# Castle ESC Programming Help Wanted



## flanson (Jul 22, 2008)

I have a Castle SideWinder V2 and SCT. I have the basic concept of how to use the link down, and can adjust my power, torque and other basic things. However I don't understand what the "throttle curve" and "brake curve" are. I've tried going to Castle Creations website and even tried using the link in demo mode, but it tells me nothing.

Can someone explain to me what this does, and it can benefit me on the track possibly.

Thanks.


----------



## Adam B (Nov 27, 2010)

Throttle curve and brake curve adjust how fast or slow the power is given to the motor. If you know what expo is in a controller and understand how it works, it is close to the same concept.


----------



## flanson (Jul 22, 2008)

Adam B said:


> Throttle curve and brake curve adjust how fast or slow the power is given to the motor. If you know what expo is in a controller and understand how it works, it is close to the same concept.

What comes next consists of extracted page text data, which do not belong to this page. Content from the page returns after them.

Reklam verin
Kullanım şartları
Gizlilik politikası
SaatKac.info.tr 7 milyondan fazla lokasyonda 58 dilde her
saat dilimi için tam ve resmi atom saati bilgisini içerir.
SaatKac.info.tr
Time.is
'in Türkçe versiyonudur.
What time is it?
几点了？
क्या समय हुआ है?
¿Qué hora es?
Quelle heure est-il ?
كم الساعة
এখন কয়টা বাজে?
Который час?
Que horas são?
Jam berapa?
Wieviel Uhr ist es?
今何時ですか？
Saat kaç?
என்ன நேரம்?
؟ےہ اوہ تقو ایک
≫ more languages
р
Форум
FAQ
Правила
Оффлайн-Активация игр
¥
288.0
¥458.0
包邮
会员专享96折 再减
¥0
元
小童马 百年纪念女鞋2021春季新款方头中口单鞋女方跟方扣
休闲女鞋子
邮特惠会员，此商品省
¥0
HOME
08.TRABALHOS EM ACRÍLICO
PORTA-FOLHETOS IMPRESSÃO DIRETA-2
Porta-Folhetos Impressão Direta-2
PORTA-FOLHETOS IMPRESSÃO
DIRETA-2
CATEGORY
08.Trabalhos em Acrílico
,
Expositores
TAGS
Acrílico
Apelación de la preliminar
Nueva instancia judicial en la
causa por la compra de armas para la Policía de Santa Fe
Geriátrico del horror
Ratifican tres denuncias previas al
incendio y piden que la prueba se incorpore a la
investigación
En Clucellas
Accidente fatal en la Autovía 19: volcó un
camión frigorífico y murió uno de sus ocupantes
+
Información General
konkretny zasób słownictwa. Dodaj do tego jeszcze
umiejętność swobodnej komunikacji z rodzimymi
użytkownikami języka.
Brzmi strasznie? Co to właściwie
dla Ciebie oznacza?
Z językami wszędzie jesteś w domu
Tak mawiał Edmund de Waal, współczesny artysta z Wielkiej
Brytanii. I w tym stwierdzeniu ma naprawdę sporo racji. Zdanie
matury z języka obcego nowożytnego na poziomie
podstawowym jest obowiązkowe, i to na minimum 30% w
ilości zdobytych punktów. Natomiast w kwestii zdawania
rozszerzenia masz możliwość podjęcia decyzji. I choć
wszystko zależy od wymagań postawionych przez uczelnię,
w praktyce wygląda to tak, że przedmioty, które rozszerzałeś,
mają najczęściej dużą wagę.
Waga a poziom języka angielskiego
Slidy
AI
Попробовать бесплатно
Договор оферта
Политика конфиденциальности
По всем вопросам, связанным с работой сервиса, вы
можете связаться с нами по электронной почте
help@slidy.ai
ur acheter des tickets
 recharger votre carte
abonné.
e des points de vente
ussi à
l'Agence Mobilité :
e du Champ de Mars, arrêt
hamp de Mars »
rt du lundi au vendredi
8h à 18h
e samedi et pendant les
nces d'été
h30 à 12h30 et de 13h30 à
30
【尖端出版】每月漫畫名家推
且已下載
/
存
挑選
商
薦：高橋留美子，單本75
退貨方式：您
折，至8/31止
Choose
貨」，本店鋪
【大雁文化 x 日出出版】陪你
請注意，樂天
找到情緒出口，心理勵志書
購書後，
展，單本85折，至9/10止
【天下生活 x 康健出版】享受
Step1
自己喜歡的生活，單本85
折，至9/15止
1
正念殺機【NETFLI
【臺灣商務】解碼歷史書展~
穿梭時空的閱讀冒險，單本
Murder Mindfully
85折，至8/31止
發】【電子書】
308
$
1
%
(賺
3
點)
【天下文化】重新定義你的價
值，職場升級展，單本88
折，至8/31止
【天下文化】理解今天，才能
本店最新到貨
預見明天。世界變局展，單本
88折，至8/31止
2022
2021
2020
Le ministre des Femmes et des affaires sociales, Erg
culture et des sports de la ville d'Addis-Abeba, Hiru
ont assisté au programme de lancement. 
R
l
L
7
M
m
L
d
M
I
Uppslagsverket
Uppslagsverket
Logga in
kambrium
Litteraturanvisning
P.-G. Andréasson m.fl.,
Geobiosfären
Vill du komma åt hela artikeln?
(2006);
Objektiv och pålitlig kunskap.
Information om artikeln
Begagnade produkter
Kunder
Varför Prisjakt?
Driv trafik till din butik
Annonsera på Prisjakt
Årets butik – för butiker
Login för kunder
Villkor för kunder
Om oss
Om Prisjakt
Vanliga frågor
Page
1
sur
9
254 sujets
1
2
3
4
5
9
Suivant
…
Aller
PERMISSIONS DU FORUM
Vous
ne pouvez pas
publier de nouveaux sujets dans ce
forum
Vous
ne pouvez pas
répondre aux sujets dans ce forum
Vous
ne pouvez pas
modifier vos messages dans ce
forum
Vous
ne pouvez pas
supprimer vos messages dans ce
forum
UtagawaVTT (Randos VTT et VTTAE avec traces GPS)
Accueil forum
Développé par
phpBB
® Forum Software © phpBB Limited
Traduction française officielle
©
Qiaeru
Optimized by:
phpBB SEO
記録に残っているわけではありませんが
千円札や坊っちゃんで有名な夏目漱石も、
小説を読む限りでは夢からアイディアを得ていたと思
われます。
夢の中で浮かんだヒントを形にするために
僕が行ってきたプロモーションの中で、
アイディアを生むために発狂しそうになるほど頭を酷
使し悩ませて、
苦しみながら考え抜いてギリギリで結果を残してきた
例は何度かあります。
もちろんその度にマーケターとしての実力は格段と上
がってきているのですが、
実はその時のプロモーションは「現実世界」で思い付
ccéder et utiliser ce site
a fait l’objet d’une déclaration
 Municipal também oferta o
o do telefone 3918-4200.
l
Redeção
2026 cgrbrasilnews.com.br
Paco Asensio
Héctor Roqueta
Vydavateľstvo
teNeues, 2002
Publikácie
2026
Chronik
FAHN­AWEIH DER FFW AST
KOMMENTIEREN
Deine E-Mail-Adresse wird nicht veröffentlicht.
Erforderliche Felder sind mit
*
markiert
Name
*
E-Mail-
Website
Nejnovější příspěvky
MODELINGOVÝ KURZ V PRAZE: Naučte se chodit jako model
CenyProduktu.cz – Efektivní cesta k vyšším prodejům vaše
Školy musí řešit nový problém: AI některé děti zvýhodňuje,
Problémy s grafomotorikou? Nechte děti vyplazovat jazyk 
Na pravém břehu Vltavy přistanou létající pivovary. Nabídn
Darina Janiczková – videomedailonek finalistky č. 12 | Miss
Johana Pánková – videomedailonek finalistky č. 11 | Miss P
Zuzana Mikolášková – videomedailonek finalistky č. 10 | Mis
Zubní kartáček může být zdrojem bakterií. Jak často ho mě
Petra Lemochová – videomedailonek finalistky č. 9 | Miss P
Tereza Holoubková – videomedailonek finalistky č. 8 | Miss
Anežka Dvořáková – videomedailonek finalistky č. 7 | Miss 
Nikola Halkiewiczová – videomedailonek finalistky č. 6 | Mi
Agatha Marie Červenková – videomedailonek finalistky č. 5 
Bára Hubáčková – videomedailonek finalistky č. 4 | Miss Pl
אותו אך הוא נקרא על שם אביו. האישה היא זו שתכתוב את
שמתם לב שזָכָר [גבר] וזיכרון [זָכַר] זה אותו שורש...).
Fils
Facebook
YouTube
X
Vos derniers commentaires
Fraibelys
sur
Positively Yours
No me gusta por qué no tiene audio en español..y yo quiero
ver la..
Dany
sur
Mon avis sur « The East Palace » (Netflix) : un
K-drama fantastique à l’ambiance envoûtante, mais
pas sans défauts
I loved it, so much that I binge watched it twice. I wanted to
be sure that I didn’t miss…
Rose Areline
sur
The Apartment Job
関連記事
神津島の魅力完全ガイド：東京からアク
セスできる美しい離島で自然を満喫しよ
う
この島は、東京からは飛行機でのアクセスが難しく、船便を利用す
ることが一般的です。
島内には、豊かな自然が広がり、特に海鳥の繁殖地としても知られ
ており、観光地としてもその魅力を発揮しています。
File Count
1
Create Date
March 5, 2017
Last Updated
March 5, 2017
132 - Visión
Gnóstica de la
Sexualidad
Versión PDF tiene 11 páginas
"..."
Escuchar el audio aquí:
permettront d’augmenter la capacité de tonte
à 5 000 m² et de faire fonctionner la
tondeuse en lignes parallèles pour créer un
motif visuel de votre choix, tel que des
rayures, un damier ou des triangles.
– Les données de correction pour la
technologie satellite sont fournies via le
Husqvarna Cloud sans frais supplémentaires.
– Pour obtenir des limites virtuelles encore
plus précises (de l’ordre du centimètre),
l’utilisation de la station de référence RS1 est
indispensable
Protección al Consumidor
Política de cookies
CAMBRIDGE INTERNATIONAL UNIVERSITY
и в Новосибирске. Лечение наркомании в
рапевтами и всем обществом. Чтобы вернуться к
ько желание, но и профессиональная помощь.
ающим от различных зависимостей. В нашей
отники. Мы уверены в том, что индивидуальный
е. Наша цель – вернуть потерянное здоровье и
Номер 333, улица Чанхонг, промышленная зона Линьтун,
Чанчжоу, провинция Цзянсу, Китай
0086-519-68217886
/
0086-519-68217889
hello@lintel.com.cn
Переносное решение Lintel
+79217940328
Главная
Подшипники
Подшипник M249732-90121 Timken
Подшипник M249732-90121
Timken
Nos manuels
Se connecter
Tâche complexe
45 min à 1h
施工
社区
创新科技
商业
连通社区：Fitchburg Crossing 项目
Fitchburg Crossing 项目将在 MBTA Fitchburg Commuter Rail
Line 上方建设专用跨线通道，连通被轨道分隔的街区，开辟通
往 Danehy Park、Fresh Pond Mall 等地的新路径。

Thanks Adam....I guess I'll need to take a day and go up to the track w/ the laptop and mess w/ it a little bit to see if it's worth my wild to use it. It gives the option for No curve, Curve, or Linear. I can't believe there is nothing spelled out in Castle anywhere that better explains those options.


----------



## Adam B (Nov 27, 2010)

Linear would always be your safest option as it would feel smoother.


----------